# SELECTED EXTRACT

· · · · · · ·

And those are just a few of the steps needed to revive an economy that's been the weakest in Europe for seven years. Germany is on the verge of its second recession in two years. Unemployment remains stuck above 10 percent. One of the world's lowest birthrates will leave Germans with few workers to pay the pensions of an aging population. Germany now spends nearly two-thirds of its government budget paying for its welfare state and its debt.
Most of all, big companies are setting up plants and offices elsewhere, fleeing the high costs of employing German workers. (Nonwage labor costs are 42 percent of gross wages.) Schröder, whose popularity has fallen for not implementing economic reforms, says Germany must "modernize or we will be modernized by the unremitting forces of the market."

· · · · · · ·

# APPLY WHAT YOU READ
1. According to the passage on Germany's economy, what share of gross wages do nonwage labor costs make up?
2. Write a continuation of the passage on Germany's economic troubles, starting after its final sentence.

· · · · · · ·

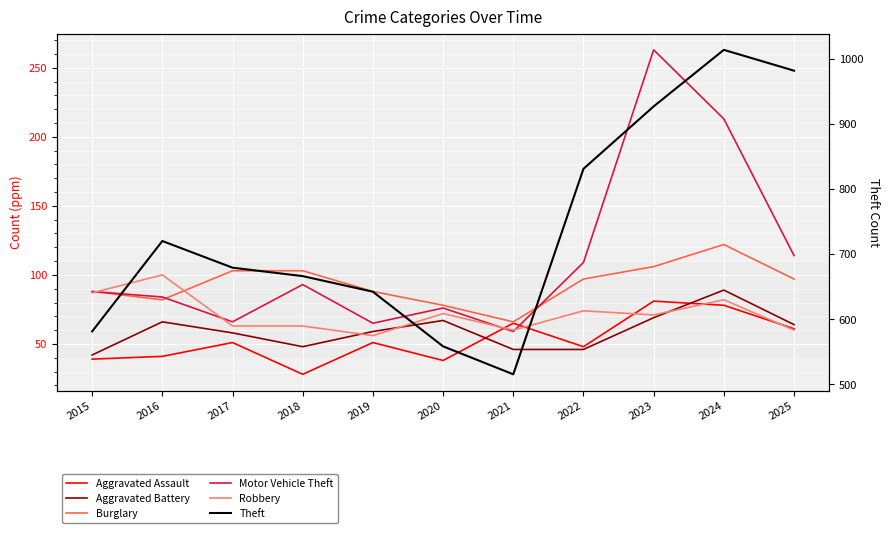

The value of Motor Vehicle Theft at 2025 is 62. True or false?

False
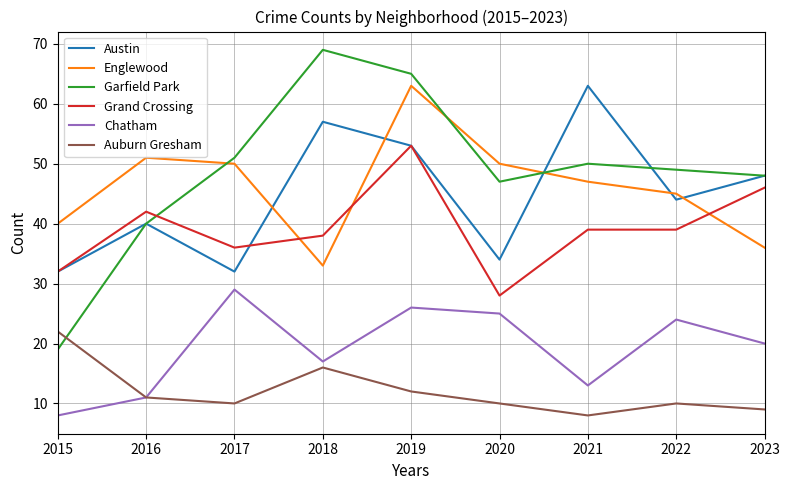

Reading left to right, extract all data points from this chart.

Austin: 2015=32	2016=40	2017=32	2018=57	2019=53	2020=34	2021=63	2022=44	2023=48
Englewood: 2015=40	2016=51	2017=50	2018=33	2019=63	2020=50	2021=47	2022=45	2023=36
Garfield Park: 2015=19	2016=40	2017=51	2018=69	2019=65	2020=47	2021=50	2022=49	2023=48
Grand Crossing: 2015=32	2016=42	2017=36	2018=38	2019=53	2020=28	2021=39	2022=39	2023=46
Chatham: 2015=8	2016=11	2017=29	2018=17	2019=26	2020=25	2021=13	2022=24	2023=20
Auburn Gresham: 2015=22	2016=11	2017=10	2018=16	2019=12	2020=10	2021=8	2022=10	2023=9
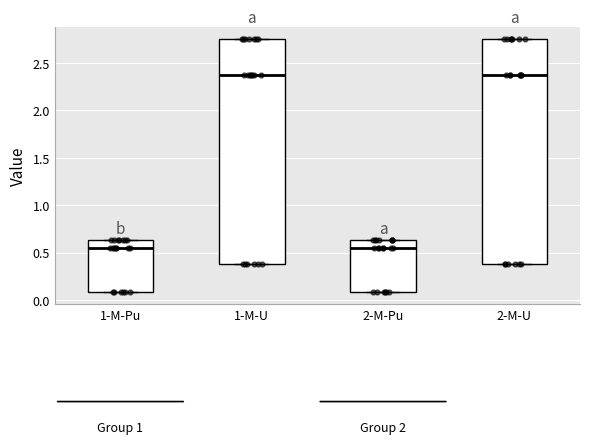

Reading left to right, read every box against the y-axis: the position of its median line, the range the box covers, and the ends of its whiskers. The values are not printed on the chart, so give them approximately, as read against the axis.

1-M-Pu: median 0.55, box 0.10 to 0.65, whiskers 0.10 to 0.65
1-M-U: median 2.35, box 0.40 to 2.75, whiskers 0.40 to 2.75
2-M-Pu: median 0.55, box 0.10 to 0.65, whiskers 0.10 to 0.65
2-M-U: median 2.35, box 0.40 to 2.75, whiskers 0.40 to 2.75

· · · · · · ·

# RESPONSES BY ITEM NUMBER
1. Nonwage labor costs make up 42 percent of gross wages.

2.
He could only get his party's support for these limited reforms by threatening to resign. Social Democrats know they need him to win. Most of the party's leaders are also members of Germany's powerful trade unions, which oppose reform. But as Minister Clement told the party: "If we don't do it, it will be done by others [opposition Christian Democrats] who do not share our values."
Josef Joffe, editor of the newspaper Die Zeit, believes Germany is "a blocked society, incapable of reform." But Sunday's vote may show that post-postwar Germany is just as capable of economic reform as it was after World War II - especially reform that instills more self-reliance and entrepreneurial spirit.